* **Assignment**:
Reproduce every item below line for line, without changing anything, but leave out the pictures.

Saved entries:
-- Opening Marker --
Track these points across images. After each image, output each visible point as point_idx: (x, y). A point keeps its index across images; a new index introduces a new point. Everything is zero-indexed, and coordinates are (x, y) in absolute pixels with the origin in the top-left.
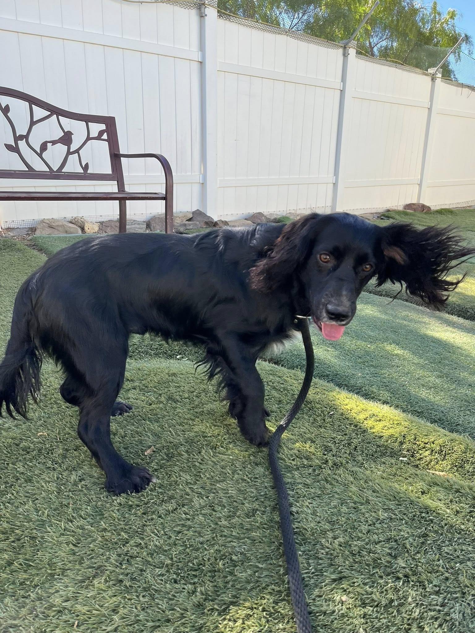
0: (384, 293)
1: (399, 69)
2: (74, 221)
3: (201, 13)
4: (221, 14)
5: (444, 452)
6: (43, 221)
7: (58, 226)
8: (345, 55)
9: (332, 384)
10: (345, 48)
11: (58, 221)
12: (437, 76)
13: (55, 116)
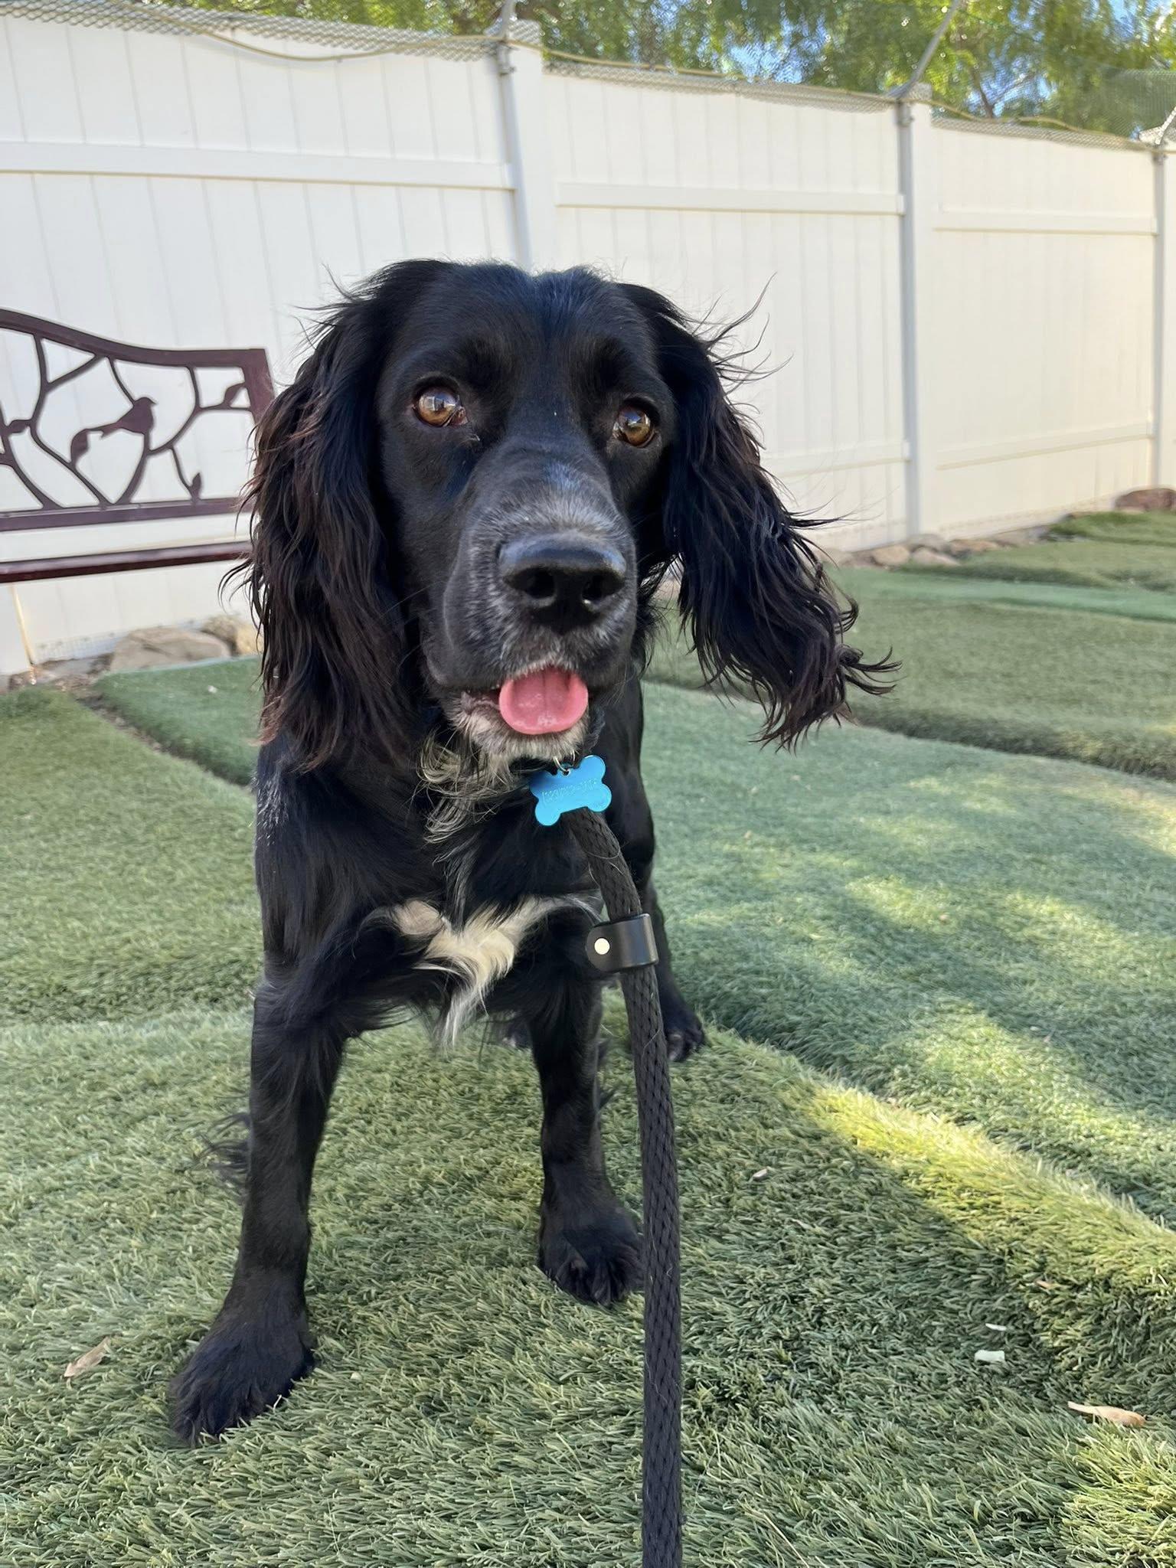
0: (1029, 743)
1: (1057, 141)
2: (211, 629)
3: (500, 66)
4: (553, 63)
5: (1142, 1322)
6: (130, 637)
7: (168, 643)
8: (903, 123)
9: (794, 1060)
10: (899, 104)
11: (169, 630)
12: (1167, 148)
13: (104, 363)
-- Closing Marker --
* **Exercise result**:
Track these points across images. After each image, output each visible point as point_idx: (x, y). A point keeps its index across images; a new index introduces a new point. Everything is zero-indexed, and coordinates are (x, y) in absolute pixels with the origin in the top-left.
0: (384, 293)
1: (399, 69)
2: (74, 221)
3: (201, 13)
4: (221, 14)
5: (444, 452)
6: (43, 221)
7: (58, 226)
8: (345, 55)
9: (332, 384)
10: (345, 48)
11: (58, 221)
12: (437, 76)
13: (55, 116)
0: (1029, 743)
1: (1057, 141)
2: (211, 629)
3: (500, 66)
4: (553, 63)
5: (1142, 1322)
6: (130, 637)
7: (168, 643)
8: (903, 123)
9: (794, 1060)
10: (899, 104)
11: (169, 630)
12: (1167, 148)
13: (104, 363)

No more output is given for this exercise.